=== TEXT EXCERPT ===

Today, for no good reason, I’m feeling brittle and fragile and on-the-edge.
I am full of rage and disappointment at no one and everyone, nothing and
everything. It is early afternoon, and in an hour I have to go and pick up my
kids. I should be doing my Finnish homework, but instead I am sitting in a café, looking out despondently at the
falling snow. I don’t know quite why, but I’m just about at the end of my rope.
I started the day tired, after a bad night’s sleep.
(Little Sister is discovering dreams, and currently wakes up multiple
times per night shrieking my name, exclaiming loudly about what she just saw,
firmly believing that it was all true.
[sitting up in bed and sobbing
with wild abandon] “Mummy’s not THEEEERE! She’s gone! Mummy’s GOOOONE!”
[sitting up in bed and yelling at
high volume] “Someone BROKE MY SUNGLASSES! On purpose! They are
brooookeeeen!”
[sitting up in bed in an indignant
huff] “The new cow is called SNUNNY! That’s his name, silly. Hmph!”)
Then, for some reason (no doubt related to her own broken sleep) Little
Sister decided this morning that she was going to opt out of day-care. Her
initial efforts to implement this decision (engaging in fake coughing during
breakfast, refusing to have clothes put on her, and calmly informing me of her Day-Care
Embargo during the bus ride into town) failed, but Little Sister is not a
quitter. For the entire fifteen-minute walk from Big Sister’s preschool to
Little Sister’s day-care, she sat in her stroller and alternately cried and
shrieked and shouted about how much she didn’t want to go to day-care, as I
slid on the icy footpath and bent my head against the snow pelting stingingly
into my eyes, trying to make soothing platitudes issue forth reassuringly from
my mouth, but finding their calming effect was negligible because Little Sister
could only hear me over the wind and the traffic if I raised my voice to a
shout.

=== DATASET ===

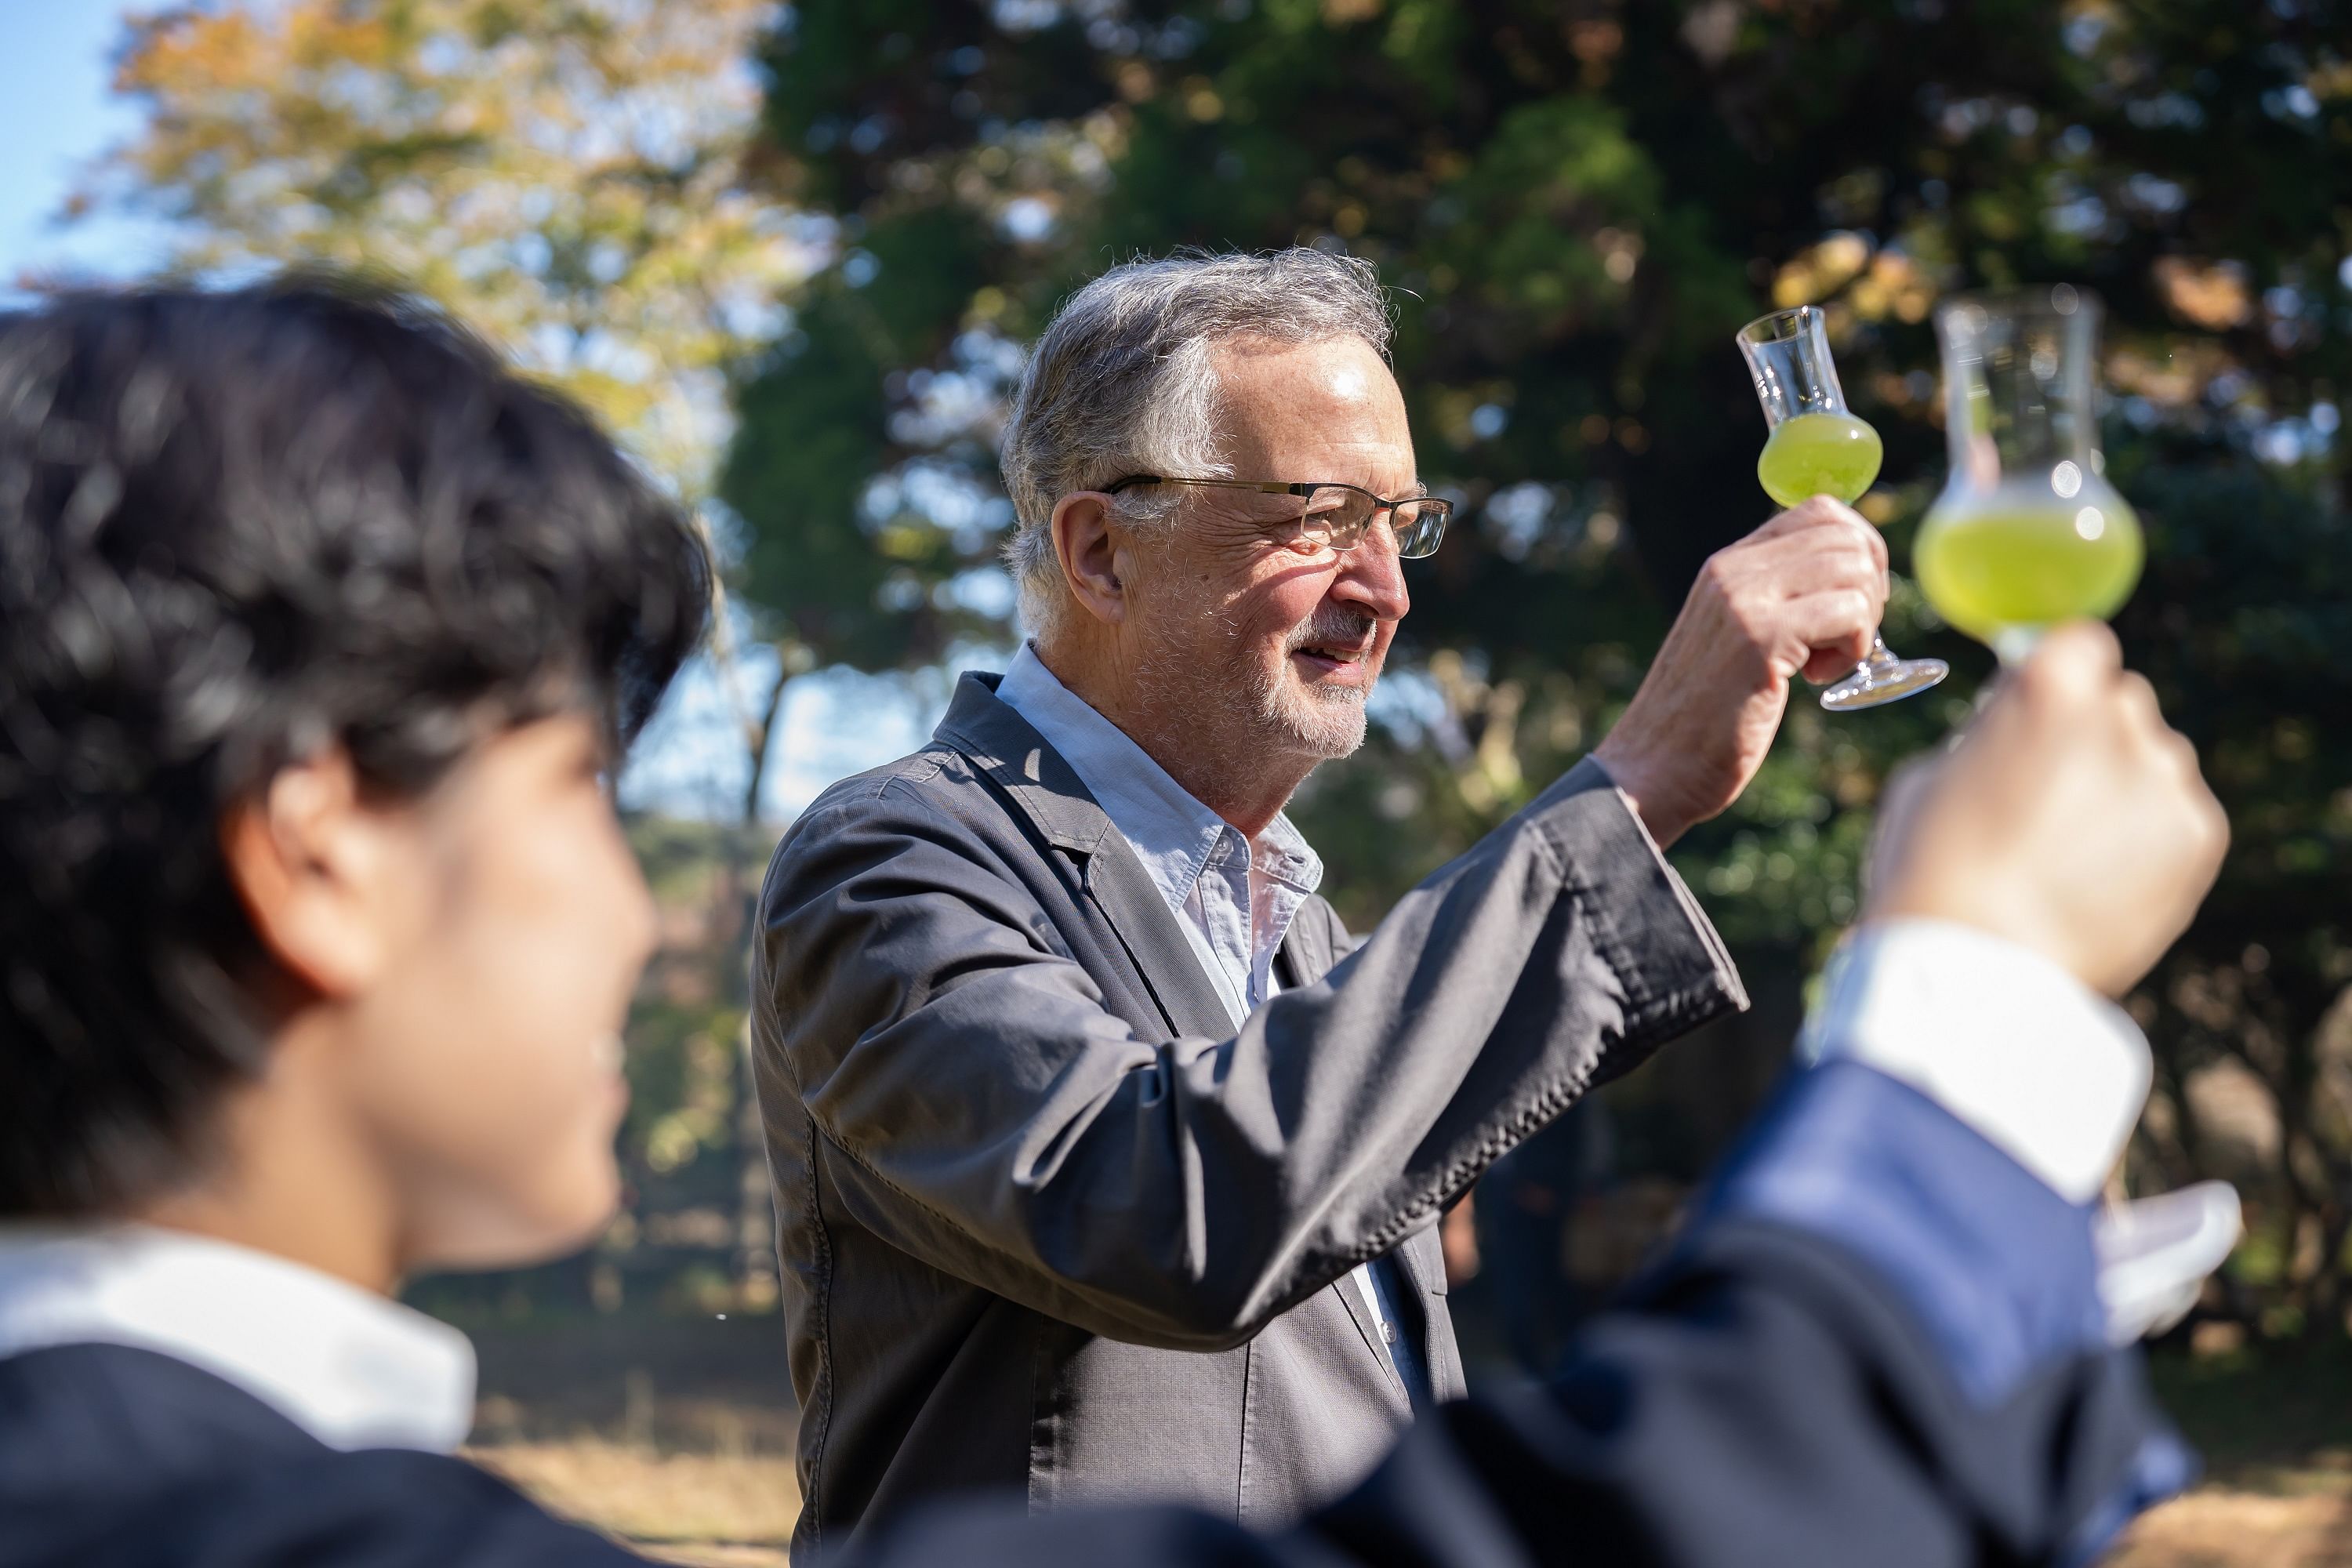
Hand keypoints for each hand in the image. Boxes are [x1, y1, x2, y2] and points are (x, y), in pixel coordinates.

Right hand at [1594, 497, 1886, 845]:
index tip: (1855, 602)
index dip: (1860, 549)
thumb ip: (1776, 599)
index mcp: (1727, 564)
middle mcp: (1733, 569)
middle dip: (1871, 588)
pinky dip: (1853, 650)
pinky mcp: (1761, 638)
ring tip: (1824, 664)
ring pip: (1855, 572)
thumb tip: (1852, 575)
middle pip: (1847, 536)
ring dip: (1862, 623)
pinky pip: (1849, 614)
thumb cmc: (1702, 718)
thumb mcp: (1736, 638)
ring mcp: (1744, 600)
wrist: (1651, 769)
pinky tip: (1813, 680)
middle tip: (1846, 639)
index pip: (1821, 510)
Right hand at [1866, 622, 2228, 996]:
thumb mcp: (1931, 777)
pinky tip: (2100, 881)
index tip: (2039, 714)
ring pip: (2153, 761)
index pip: (2079, 644)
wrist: (1980, 965)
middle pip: (2121, 703)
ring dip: (2122, 789)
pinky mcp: (2200, 835)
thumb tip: (2012, 739)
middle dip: (2091, 736)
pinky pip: (2175, 817)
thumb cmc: (1933, 868)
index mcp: (2047, 685)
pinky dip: (2147, 841)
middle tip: (2047, 797)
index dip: (2058, 680)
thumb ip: (1989, 739)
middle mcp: (2122, 716)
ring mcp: (2167, 776)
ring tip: (2072, 854)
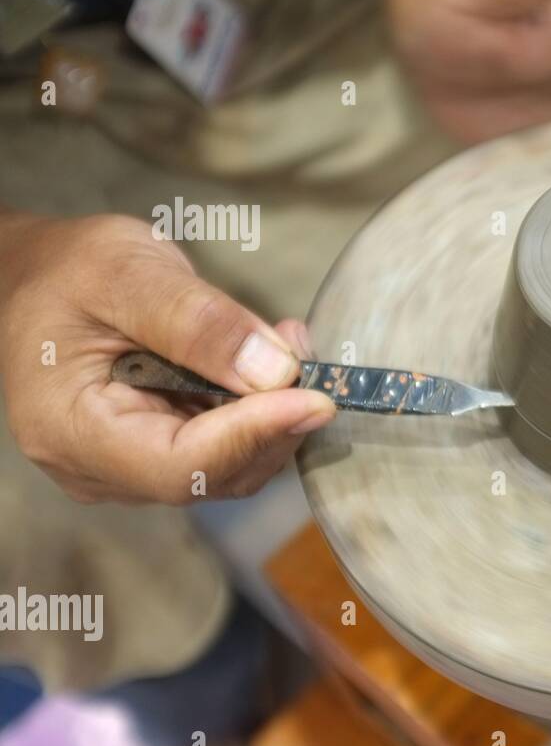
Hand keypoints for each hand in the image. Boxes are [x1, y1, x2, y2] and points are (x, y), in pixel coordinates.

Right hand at [0, 213, 335, 503]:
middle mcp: (99, 469)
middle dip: (274, 420)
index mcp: (70, 431)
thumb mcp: (126, 272)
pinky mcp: (161, 454)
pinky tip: (271, 361)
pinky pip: (228, 450)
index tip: (314, 398)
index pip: (178, 466)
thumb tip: (276, 372)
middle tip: (303, 352)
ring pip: (231, 468)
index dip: (253, 436)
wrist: (40, 278)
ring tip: (287, 344)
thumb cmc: (68, 271)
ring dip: (275, 414)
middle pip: (213, 474)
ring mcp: (131, 468)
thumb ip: (198, 323)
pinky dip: (262, 412)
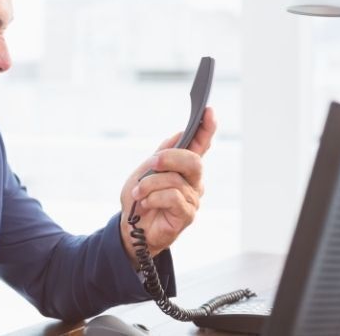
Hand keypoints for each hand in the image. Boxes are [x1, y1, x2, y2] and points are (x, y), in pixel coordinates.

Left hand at [119, 107, 216, 266]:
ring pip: (176, 180)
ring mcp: (193, 198)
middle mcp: (193, 181)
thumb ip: (163, 153)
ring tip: (138, 193)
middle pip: (193, 160)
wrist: (130, 228)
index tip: (209, 111)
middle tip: (153, 163)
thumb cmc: (140, 198)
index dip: (207, 128)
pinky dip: (153, 198)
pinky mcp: (188, 215)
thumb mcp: (144, 170)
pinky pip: (172, 197)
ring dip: (150, 184)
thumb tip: (179, 135)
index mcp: (184, 167)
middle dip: (169, 158)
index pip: (201, 144)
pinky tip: (146, 204)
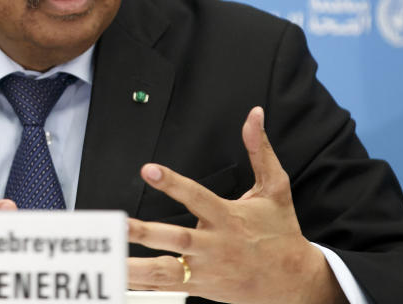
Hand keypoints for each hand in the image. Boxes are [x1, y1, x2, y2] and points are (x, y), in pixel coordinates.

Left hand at [127, 107, 345, 303]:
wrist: (294, 281)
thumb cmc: (282, 232)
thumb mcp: (276, 188)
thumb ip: (259, 150)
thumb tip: (254, 115)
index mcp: (229, 218)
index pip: (196, 196)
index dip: (172, 183)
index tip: (148, 169)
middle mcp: (215, 245)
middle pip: (176, 239)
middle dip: (146, 232)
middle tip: (119, 224)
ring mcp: (207, 270)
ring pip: (166, 271)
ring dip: (136, 267)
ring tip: (108, 259)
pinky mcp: (202, 287)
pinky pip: (167, 287)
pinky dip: (143, 284)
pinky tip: (118, 278)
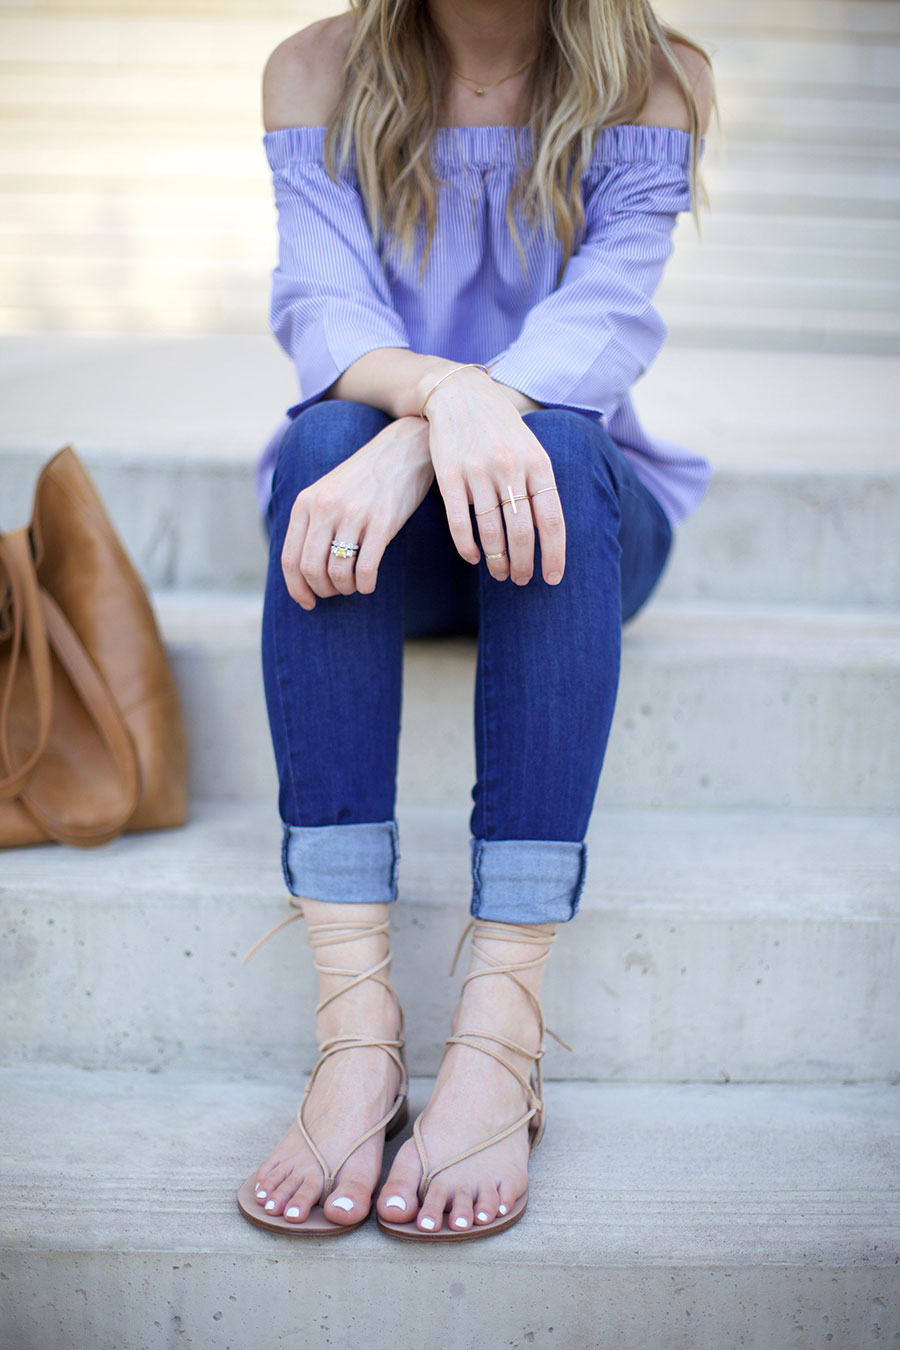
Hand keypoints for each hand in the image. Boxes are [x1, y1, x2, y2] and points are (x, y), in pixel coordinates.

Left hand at [281, 414, 433, 609]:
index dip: (296, 588)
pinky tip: (368, 583)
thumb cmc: (363, 479)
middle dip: (322, 590)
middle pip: (311, 569)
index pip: (290, 558)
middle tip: (335, 592)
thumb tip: (302, 572)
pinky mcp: (382, 522)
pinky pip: (366, 568)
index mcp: (306, 502)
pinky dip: (366, 584)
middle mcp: (325, 508)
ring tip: (353, 585)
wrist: (402, 451)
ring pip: (338, 572)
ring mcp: (354, 514)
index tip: (308, 602)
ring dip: (345, 588)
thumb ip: (311, 524)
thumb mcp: (326, 493)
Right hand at [422, 367, 564, 586]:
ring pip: (491, 531)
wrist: (460, 393)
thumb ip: (540, 484)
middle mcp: (510, 468)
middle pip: (521, 531)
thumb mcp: (531, 447)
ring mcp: (479, 471)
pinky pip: (460, 521)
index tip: (551, 579)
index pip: (551, 519)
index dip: (553, 554)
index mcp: (538, 463)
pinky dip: (467, 546)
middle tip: (521, 580)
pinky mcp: (450, 474)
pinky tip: (473, 557)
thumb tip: (551, 531)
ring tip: (499, 574)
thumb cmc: (501, 427)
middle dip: (523, 564)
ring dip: (497, 560)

===

TASK TO COMPLETE: Update the snowy-day passage from "I am full of" down to "of my rope.", changing "Finnish" to "Spanish".

ANSWER FOR THE TASK:
I am full of rage and disappointment at no one and everyone, nothing and
everything. It is early afternoon, and in an hour I have to go and pick up my
kids. I should be doing my Spanish homework, but instead I am sitting in a café, looking out despondently at the
falling snow. I don’t know quite why, but I’m just about at the end of my rope.